* _EXERCISE REQUIREMENTS_
As you restate the entries, keep every word intact and leave out whatever images they hold.

* _AVAILABLE DATA_
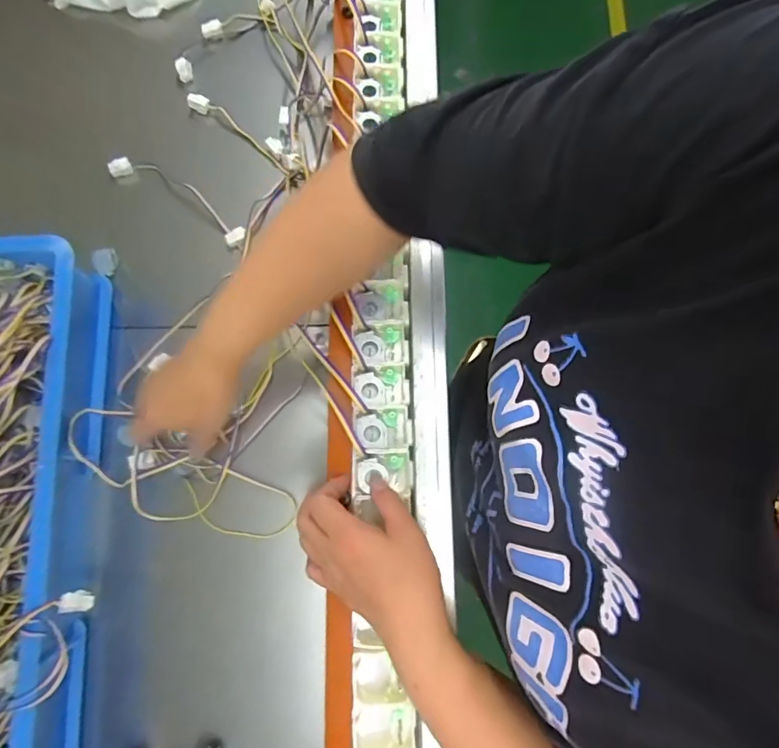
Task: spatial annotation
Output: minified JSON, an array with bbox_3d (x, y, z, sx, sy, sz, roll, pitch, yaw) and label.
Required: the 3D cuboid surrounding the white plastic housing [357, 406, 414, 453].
[{"bbox_3d":[-0.003,0.046,0.391,0.045,0.022,0.036,-4,79,-1],"label":"white plastic housing"}]

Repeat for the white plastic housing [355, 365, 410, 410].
[{"bbox_3d":[-0.006,0.012,0.400,0.044,0.020,0.033,-12,79,-3],"label":"white plastic housing"}]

* _EXERCISE SOLUTION_
Task: spatial annotation
Output: minified JSON, an array with bbox_3d (x, y, z, sx, sy, sz, roll, pitch, yaw) and label.
Required: the 3D cuboid surrounding the white plastic housing [357, 406, 414, 453].
[{"bbox_3d":[-0.003,0.046,0.391,0.045,0.022,0.036,-4,79,-1],"label":"white plastic housing"}]

Repeat for the white plastic housing [355, 365, 410, 410].
[{"bbox_3d":[-0.006,0.012,0.400,0.044,0.020,0.033,-12,79,-3],"label":"white plastic housing"}]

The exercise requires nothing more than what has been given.